Avec un grand sens de la narration et de la description, il nous plonge dans l’atmosphère toujours passionnée, entretenue par ce peuple bouillonnant, pétri d’un ardent catholicisme, fougueux dans ses sentiments politiques et prêt à se battre avec rage. Une ville déjà énorme, riche de ses palais et de ses églises, de ses terres volcaniques, grouillant d’un « petit peuple » qui avait appris, au gré des catastrophes naturelles et des invasions, à survivre.
Car l’histoire ici racontée est celle de la volonté farouche du royaume de Naples, « vieil édifice mais jeune nation », pour demeurer indépendant.
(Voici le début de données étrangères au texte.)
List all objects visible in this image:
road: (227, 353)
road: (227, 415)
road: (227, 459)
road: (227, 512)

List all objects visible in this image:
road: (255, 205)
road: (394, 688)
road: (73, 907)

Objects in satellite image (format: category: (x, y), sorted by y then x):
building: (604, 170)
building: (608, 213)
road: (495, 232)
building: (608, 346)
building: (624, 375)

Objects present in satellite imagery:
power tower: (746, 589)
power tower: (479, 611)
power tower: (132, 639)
Il lui fallait échapper à l’étreinte de l’Espagne et de son pacte de famille avec la France, mais aussi des ambitions jamais éteintes de l’Autriche d’où venait la volcanique reine Marie-Caroline. La Russie, nouvelle arrivée sur l’échiquier méditerranéen, offrait de nouvelles perspectives de sécurité et d’enrichissement. Et bien sûr l’Angleterre aussi, déterminée à damer le pion aux Français.
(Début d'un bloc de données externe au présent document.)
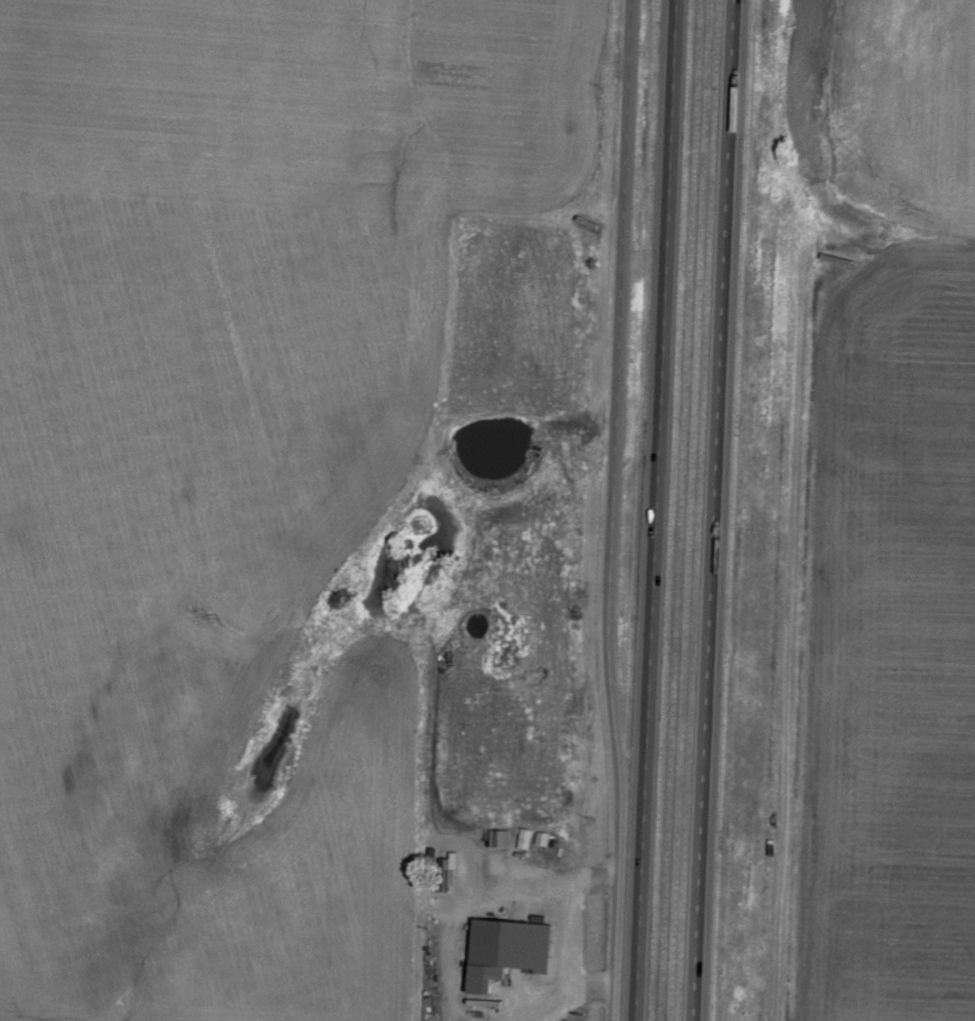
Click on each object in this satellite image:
road: (582, 510)
road: (657, 510)
road: (716, 510)
building: (508, 952)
Un vieil édifice en effet, mais en voie de modernisation comme la plupart des Etats italiens, à mi-chemin entre féodalisme et adaptation aux temps nouveaux. La Révolution française vint tout renverser et semer une terrible contradiction dans la péninsule : « elle avait attaqué sans distinction des régimes en passe d’être réformés et d’autres qui ne l’étaient pas, tout en les forçant indistinctement à adopter une politique répressive qui revenait sur tous les acquis précédents. »
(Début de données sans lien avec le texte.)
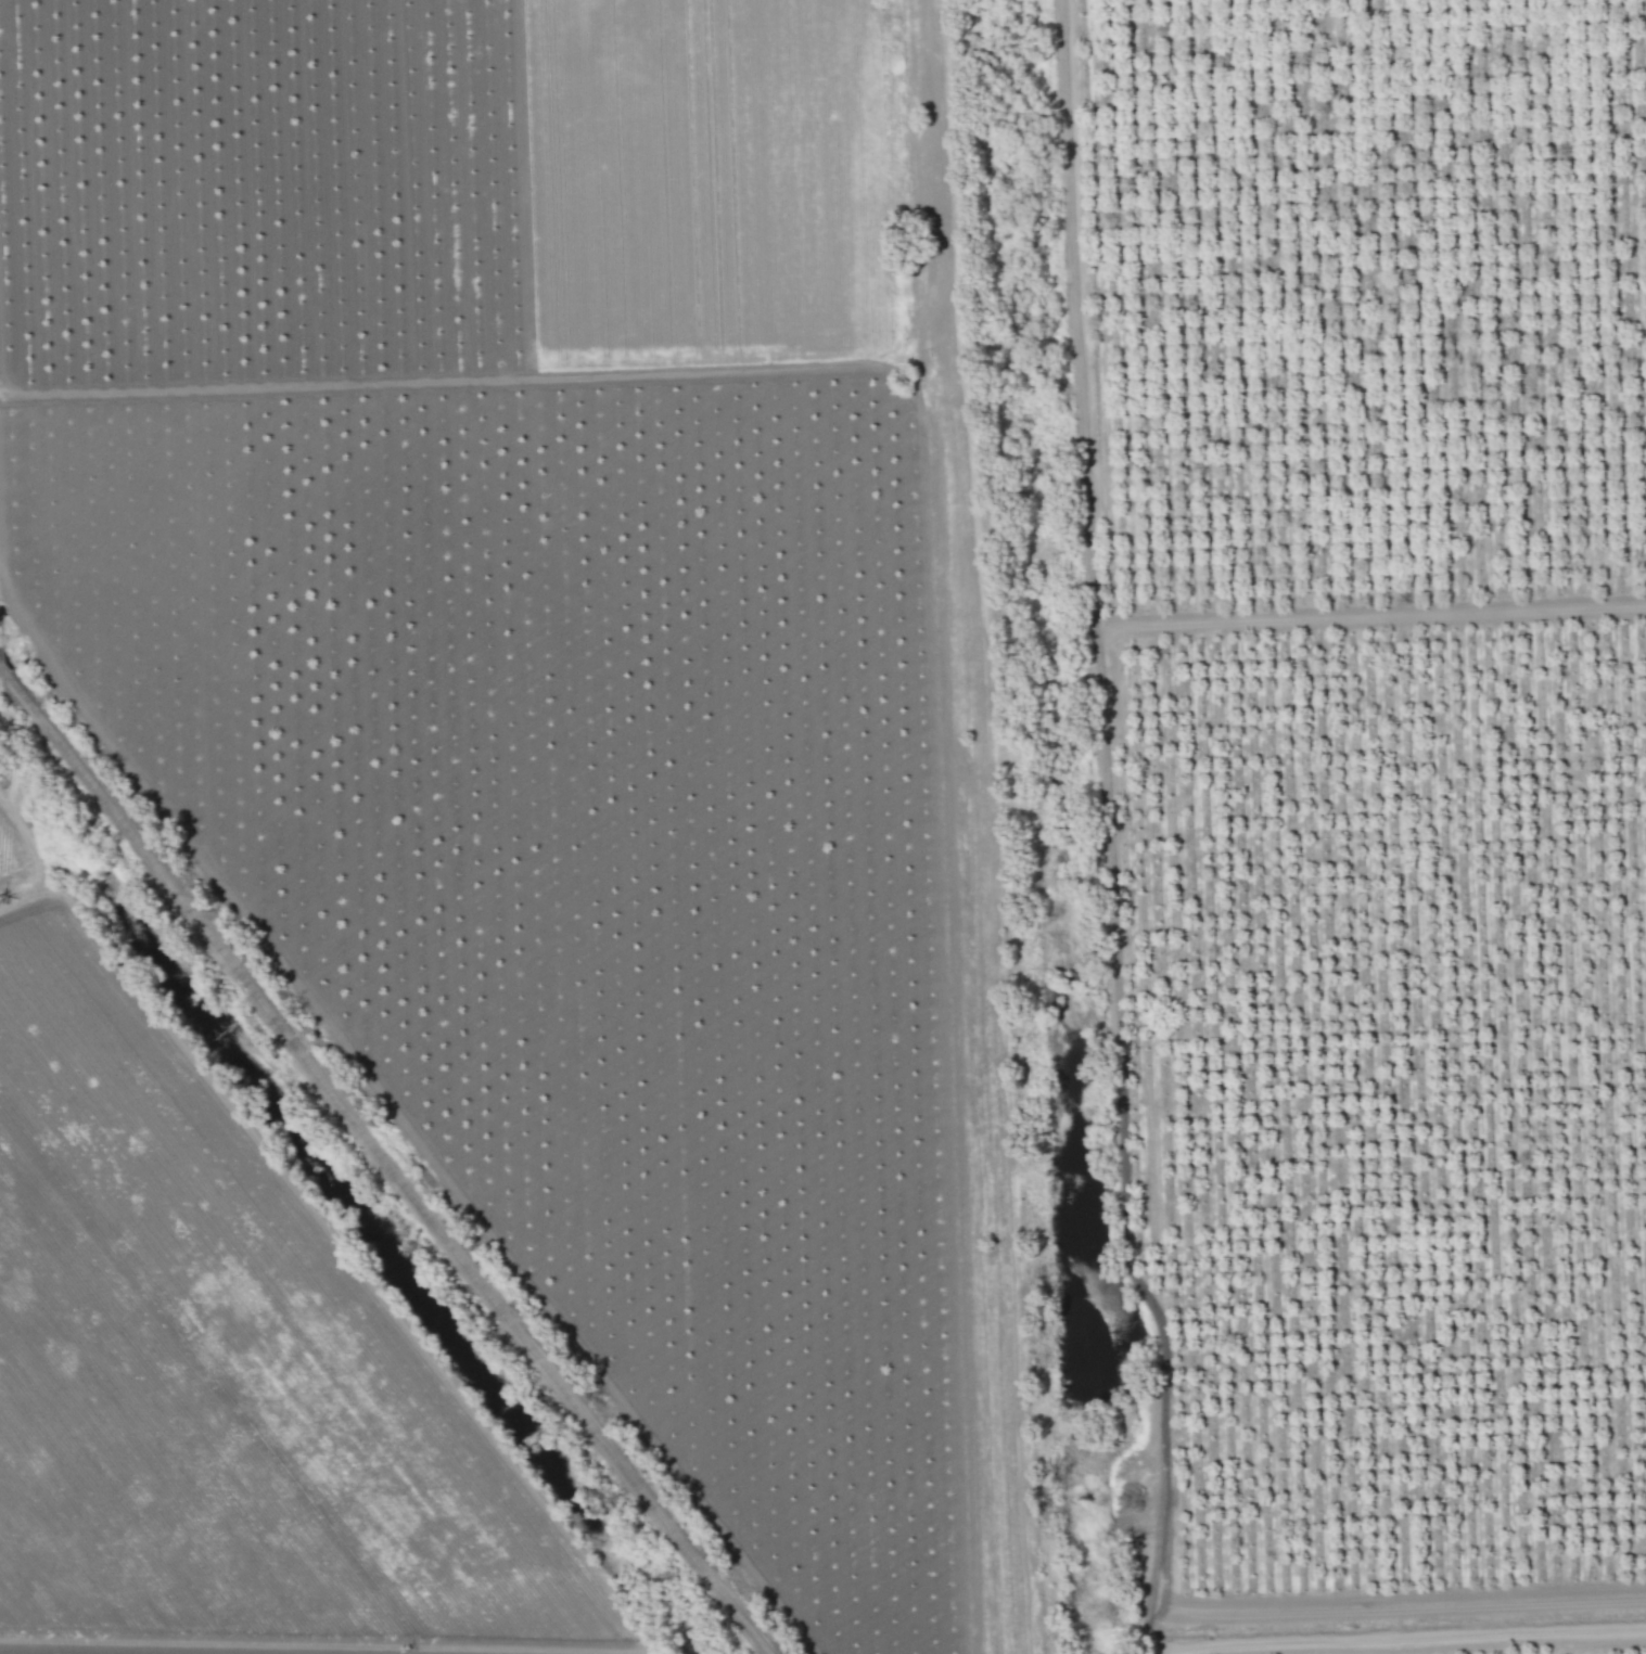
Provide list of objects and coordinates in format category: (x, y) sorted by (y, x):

Deux tempêtes soufflèrent depuis la France révolutionnaire : celle de 1798-1799 de laquelle naquit la République parthénopéenne. Sa chute s’accompagna d’une atroce répression qui montra, outre la violence des passions, l’attachement du « petit peuple » à la dynastie face aux bourgeois jacobins. Puis la tempête de 1806 qui, cette fois-ci, installa un nouveau roi : Joseph Bonaparte, le propre frère de l’Empereur. La morgue des envahisseurs, pétris de leurs certitudes politiques « émancipatrices », leur coûta l’adhésion des Napolitains. Napoléon « créait une nouvelle légitimité, sur les décombres de l’Ancien Régime et en utilisant les théories mal digérées de la Révolution, cette Révolution dont le paradoxe avait été de placer la liberté au premier plan, tout en renforçant les organes de surveillance. »
L’échec de l’Europe napoléonienne est peut-être là, à Naples. C’est en tout cas le sentiment qu’on retient de ce beau livre.
frederic le moal
Vincent Haegele, Un printemps à Naples, Passés/Composés, 2025, 272 p. – 21,00 €.